He then gave the court a brief glimpse into the bizarre and seemingly infantile fantasy world of the so-called "Knights Templar" in which Breivik claimed his English "mentor" was codenamed after the 12th-century crusader "Richard the Lionheart" and Breivik himself was ordained "Sigurd" after a 12th-century Norwegian monarch.

Breivik is said to have attended a meeting of the "Knights Templar" in a café in London in the spring of 2002. He told the court that one of the group's founding members was a Serb nationalist "war hero" who he met in Liberia in 2002. In his manifesto Breivik described the group's members as "brilliant political and military tacticians of Europe".

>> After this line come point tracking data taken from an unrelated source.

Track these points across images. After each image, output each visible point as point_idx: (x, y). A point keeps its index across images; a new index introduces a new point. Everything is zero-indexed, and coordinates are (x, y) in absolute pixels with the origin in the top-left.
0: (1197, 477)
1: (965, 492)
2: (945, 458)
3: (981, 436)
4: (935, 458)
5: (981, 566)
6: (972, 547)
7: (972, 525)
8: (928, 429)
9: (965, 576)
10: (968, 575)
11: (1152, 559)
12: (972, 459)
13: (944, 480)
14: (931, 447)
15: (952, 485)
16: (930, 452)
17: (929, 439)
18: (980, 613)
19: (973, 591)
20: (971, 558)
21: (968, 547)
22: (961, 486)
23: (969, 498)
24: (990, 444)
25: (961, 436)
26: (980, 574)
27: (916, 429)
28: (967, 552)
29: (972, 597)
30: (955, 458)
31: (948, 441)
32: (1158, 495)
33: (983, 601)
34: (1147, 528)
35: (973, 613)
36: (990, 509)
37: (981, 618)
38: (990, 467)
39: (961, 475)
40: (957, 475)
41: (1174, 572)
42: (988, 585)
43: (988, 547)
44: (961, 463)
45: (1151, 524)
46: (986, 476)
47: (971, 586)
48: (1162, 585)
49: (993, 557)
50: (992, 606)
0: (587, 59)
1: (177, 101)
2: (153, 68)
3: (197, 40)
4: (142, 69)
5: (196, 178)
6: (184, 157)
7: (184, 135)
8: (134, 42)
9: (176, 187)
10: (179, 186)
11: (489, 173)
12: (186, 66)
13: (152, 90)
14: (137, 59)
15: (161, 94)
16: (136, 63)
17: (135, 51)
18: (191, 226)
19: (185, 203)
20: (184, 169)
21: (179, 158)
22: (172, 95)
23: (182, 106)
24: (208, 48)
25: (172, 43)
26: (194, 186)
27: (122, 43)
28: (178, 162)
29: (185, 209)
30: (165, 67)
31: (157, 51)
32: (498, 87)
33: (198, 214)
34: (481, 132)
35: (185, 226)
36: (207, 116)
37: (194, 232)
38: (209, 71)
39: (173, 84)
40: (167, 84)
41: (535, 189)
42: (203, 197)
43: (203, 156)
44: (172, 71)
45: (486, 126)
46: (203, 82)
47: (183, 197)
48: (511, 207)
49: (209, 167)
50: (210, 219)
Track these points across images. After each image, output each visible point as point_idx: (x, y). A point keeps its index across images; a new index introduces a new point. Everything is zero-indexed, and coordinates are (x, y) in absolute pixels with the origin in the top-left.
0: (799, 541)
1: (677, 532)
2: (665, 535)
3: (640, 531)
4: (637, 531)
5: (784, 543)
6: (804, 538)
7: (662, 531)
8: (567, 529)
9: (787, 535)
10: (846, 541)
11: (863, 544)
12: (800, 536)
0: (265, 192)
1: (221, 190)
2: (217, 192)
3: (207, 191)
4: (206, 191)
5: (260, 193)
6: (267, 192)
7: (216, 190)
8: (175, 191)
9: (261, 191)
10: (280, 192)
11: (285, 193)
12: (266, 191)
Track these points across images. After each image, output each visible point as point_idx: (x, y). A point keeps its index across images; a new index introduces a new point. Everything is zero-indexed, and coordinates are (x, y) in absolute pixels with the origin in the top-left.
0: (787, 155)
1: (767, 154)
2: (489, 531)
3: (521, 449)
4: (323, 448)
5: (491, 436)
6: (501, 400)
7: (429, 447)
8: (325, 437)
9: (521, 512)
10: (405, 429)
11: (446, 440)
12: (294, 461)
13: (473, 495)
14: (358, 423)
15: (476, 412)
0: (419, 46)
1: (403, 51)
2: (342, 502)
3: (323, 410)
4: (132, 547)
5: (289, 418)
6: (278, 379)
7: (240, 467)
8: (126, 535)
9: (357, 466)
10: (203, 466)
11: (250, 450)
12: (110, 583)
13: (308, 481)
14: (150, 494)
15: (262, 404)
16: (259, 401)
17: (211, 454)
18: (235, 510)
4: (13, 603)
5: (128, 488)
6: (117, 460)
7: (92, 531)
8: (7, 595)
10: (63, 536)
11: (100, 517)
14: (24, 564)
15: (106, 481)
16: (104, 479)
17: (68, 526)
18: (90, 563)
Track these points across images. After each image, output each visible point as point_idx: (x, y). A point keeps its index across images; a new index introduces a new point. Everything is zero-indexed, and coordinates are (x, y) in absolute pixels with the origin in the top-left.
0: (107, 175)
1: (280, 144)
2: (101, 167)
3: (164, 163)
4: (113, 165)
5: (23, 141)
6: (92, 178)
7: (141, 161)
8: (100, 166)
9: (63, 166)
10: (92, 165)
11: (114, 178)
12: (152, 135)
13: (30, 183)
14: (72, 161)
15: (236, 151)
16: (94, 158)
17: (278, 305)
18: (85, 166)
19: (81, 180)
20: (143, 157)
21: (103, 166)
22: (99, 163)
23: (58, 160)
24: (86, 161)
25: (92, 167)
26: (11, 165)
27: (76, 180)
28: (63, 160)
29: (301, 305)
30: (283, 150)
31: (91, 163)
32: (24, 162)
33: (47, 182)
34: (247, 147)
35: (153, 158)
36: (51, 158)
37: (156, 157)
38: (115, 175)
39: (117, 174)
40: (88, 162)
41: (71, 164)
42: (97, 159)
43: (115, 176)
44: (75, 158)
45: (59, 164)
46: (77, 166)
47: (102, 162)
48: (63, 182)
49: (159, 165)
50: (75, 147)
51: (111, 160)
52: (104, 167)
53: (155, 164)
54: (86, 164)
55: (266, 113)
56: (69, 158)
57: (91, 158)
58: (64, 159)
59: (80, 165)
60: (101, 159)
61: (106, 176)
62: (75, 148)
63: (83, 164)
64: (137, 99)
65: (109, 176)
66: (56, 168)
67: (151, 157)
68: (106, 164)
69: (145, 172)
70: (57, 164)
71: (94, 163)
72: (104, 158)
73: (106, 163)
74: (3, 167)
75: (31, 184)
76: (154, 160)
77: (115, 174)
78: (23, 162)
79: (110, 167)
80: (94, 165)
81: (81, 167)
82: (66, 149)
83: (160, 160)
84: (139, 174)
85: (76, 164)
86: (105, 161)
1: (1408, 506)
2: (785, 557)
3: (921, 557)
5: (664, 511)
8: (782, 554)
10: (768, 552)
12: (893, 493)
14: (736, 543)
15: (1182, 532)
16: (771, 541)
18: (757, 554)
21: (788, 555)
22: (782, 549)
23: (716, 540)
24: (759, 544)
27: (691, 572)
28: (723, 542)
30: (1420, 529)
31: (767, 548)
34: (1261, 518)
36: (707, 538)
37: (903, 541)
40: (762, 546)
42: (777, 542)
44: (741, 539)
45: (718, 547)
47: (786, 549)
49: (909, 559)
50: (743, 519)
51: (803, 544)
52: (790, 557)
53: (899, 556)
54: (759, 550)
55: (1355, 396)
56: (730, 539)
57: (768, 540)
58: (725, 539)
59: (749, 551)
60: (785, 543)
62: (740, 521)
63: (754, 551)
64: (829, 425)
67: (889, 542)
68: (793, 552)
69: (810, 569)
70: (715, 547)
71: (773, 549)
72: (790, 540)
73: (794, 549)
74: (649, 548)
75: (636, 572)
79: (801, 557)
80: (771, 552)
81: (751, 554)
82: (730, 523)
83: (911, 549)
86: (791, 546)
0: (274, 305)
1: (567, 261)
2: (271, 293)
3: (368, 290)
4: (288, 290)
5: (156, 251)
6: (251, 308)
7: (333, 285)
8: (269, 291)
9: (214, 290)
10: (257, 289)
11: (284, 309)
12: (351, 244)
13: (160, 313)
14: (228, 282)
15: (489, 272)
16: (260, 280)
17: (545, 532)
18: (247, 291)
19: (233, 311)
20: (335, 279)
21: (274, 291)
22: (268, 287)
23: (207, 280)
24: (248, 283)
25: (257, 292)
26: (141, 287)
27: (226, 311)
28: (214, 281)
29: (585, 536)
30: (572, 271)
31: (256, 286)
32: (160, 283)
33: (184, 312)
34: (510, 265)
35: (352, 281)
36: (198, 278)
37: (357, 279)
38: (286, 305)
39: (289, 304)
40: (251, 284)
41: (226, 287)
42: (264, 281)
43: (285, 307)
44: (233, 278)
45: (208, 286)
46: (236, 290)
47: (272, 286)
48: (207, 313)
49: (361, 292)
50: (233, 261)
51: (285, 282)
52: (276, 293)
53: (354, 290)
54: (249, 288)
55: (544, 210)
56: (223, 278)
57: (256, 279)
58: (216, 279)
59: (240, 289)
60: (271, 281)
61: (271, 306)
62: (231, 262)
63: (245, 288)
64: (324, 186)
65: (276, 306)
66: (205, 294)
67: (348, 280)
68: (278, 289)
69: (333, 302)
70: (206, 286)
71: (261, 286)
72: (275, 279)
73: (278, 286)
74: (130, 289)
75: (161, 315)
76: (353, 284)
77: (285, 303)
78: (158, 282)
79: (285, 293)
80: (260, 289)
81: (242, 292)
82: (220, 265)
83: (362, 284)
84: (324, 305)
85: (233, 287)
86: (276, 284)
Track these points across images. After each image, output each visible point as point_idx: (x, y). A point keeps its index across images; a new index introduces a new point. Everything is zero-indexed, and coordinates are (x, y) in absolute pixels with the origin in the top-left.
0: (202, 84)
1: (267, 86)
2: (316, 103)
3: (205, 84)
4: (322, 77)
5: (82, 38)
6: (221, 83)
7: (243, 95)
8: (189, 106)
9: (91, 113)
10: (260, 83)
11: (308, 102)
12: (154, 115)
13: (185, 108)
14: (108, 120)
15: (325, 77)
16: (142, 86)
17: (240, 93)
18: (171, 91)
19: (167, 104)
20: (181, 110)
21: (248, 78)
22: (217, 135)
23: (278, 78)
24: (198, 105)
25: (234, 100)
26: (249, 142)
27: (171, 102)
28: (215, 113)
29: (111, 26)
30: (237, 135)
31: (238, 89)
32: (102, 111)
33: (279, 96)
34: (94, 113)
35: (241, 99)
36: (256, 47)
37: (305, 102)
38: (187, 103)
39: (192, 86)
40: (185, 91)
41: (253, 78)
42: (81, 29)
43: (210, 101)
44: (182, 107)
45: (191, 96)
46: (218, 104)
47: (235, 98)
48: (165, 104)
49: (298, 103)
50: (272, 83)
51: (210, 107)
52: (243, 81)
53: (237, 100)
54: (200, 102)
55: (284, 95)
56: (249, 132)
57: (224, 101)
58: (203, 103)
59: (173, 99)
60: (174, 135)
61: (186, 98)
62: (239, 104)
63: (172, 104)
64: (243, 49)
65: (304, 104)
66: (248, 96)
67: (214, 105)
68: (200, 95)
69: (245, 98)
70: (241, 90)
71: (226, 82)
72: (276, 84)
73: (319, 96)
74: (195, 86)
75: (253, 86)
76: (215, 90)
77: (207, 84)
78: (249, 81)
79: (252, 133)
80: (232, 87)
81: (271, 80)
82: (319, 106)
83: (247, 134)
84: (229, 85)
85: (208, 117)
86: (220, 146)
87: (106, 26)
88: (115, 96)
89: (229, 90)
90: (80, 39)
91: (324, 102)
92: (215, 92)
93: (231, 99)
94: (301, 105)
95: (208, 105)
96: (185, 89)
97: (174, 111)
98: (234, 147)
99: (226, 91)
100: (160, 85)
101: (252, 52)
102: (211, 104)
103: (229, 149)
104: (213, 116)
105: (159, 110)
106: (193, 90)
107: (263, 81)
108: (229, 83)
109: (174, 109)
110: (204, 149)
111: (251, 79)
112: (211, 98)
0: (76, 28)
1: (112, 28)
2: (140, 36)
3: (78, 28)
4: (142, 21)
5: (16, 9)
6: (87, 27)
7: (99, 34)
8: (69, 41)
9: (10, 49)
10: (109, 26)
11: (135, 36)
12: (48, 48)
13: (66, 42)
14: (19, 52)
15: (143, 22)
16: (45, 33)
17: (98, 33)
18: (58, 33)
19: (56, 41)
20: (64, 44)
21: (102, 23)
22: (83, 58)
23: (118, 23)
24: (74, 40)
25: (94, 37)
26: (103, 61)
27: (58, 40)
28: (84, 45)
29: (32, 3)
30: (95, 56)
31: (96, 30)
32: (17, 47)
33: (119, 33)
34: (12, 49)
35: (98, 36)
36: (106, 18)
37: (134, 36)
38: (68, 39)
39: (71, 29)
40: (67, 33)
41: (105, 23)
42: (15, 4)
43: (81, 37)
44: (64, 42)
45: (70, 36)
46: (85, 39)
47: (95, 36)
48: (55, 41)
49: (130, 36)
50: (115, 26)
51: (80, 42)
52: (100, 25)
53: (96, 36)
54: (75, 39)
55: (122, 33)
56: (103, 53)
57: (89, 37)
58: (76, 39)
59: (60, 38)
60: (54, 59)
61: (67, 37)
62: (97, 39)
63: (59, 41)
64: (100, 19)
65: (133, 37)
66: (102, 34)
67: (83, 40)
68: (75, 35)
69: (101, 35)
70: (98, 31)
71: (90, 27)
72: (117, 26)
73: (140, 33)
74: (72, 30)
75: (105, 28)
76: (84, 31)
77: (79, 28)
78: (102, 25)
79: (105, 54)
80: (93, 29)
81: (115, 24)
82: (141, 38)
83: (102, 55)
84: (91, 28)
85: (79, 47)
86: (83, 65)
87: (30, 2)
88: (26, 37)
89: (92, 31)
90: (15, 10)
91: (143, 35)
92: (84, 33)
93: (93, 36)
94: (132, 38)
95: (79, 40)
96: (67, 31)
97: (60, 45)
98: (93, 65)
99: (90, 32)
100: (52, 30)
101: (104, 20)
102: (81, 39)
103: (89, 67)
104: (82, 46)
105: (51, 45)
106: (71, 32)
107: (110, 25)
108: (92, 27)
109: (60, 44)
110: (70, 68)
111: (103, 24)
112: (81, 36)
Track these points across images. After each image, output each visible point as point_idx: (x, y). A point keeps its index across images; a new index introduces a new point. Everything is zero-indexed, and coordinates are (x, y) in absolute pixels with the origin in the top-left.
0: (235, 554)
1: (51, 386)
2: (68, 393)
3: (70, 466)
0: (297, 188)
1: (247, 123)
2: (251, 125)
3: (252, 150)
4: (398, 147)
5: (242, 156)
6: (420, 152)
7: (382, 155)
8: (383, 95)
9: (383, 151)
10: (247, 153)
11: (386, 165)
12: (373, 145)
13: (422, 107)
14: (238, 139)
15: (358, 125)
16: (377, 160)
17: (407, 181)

His descriptions echoed the "manifesto" Breivik posted online shortly before he carried out his devastating attacks. It included a theatrical photographic portrait of him dressed in a black tunic which was covered with sinister pseudo insignia including a death's head pierced by a medieval sword.

Under detailed questioning about the group, he insisted he had not made up anything but refused to comment further. "It is not in my interest to shed light on details that could lead to arrests," he said.

Relatives and friends of Breivik's victims sat behind a bullet proof glass screen as they witnessed the killer making his claims. "I think what we are watching is the revelation of some sort of fantasy or dream," said Christian Bjelland, of the survivors' support group.

Whether the "Knights Templar" exist or are merely a figment of Breivik's imagination is likely to be one of the key factors which will determine the outcome of the trial. If judges rule the group is a fantasy organisation, it will support the conclusion of one psychiatric report which argues that Breivik is a schizophrenic who should spend the rest of his life in care.

However a second psychiatric report recently found Breivik to be sane. If judges accept these findings, he could face a maximum 21-year jail term followed by a custody arrangement which would almost certainly keep him in prison for much longer. Breivik has told his lawyers that he will do all he can to prove to the court that he is sane, not least because a verdict of insanity would completely undermine all his claims.